Брат, найди брата (Немченко) - страница 208

— Заплачу я горькими слезами, а навстречу выйдут Петр и Павел и ветры буйные. Помолюсь и попрошу Петра и Павла и ветры буйные: возьмите дым-дымочек, свейте в клубочек, найдите божьего раба Михаила и вселите в него грусть, тоску, печаль, думу, сухоту в крепкую плоть неутомимую, в его ретивое сердце и горячую кровь, чтобы раб божий Михаил грустил, тосковал за рабой божьей Верой, как ребенок по груди, думал о ней дни и ночи, часы и минуты…

Если это ее присуха еще длинная, Никита совсем замерзнет. Хоть бы мама случайно как подошла, подоткнула одеяло. То за вечер десять раз поправит, а тут — как нарочно. Некогда бедной маме — торопится, пишет! Ну да ничего. Никита и на айсберге готов сколько хочешь пролежать, не то что в своей постели, лишь бы только дома у них все стало хорошо.

— А будь мое слово сильнее воды, выше горы, тяжелее золота, крепче горючего камня алатыря, могуче богатыря. Аминь. Аминь. Аминь.

Складно как!
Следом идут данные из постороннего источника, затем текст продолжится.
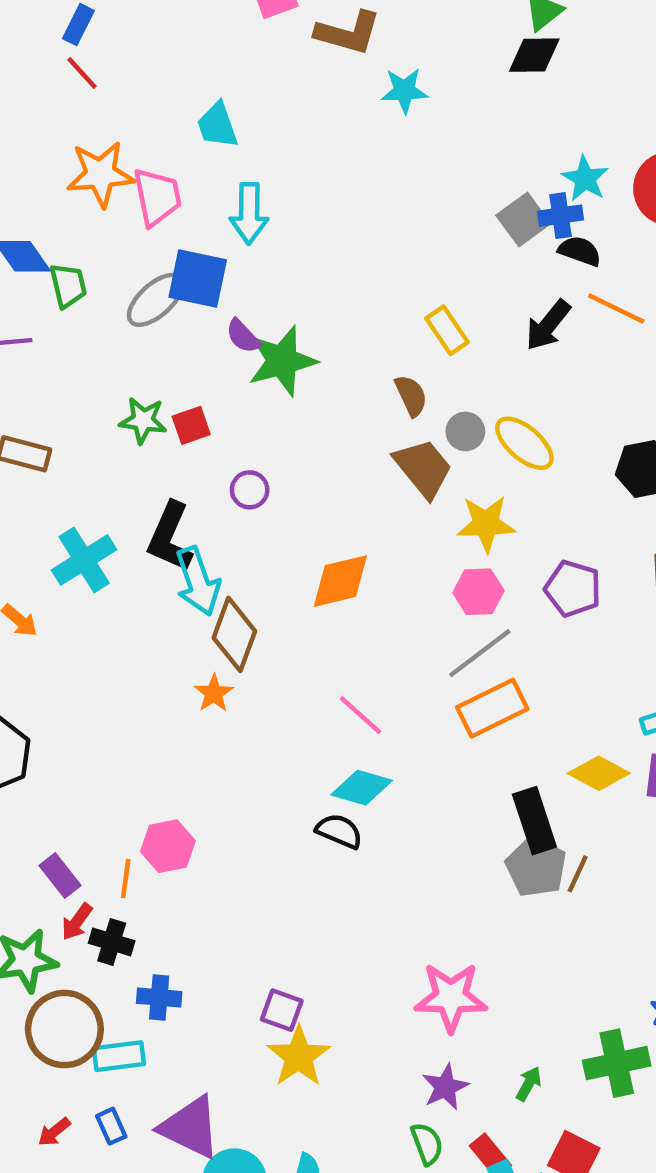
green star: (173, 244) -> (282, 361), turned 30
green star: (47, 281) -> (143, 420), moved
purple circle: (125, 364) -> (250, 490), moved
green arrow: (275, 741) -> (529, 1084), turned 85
Интересно, это бабка Алениха сама придумала или научил кто?

Мама еще, видимо, дописывала, а старуха сказала уже обычным тоном:

— Если бы к этому заклятью да еще зелье! Нету Алексеевны нашей, о-хо-хо! Нету!

Хитрая! Была бы жива бабуся, она бы и сама отца вылечила, без всех этих «черных дымов» да «буйных ветров» обошлись бы. Уж кто-кто, а Никита в этом уверен — он ведь бабусе жизнью своей обязан. Об этом Никита совсем недавно узнал, когда бабушка Таня умерла, а через год пришли к ним со всей станицы старухи годовщину отметить. Все они были в черных, прикрывавших кофты платках, все в черных, чуть не до пят, юбках, да еще, как и все старухи, носатые и чуть сгорбленные. Ходили по дому, словно галки, и все заговаривали с Никитой, все пробовали приласкать его, пригорнуть к себе, будто галочьим черным крылом, прикрыть краем платка, а когда он уходил от них, поглядывали ему вслед, качали головами да одна с другою перешептывались. Тут-то он и услышал, что у папы с мамой очень долго детишек не было, целых десять лет, и тогда бабушка стала готовить и давать маме какие-то особенные травки. И Никита родился наконец.

Все эти старухи, или бывшие подруги бабуси, или те, кому она когда-то, еще очень давно, помогла, и теперь еще часто приходили к Веденеевым, в белом узелке на тарелочке приносили то какой-нибудь удивительно вкусный, пальчики оближешь, кулич, то кусок сладкого пирога. Иногда они присылали узелок с кем-либо из своих внучат или передавали гостинец через маму, и тогда она говорила Никите, что бабушка Таня кому-то из них приснилась или кто-то о ней подумал и решил помянуть.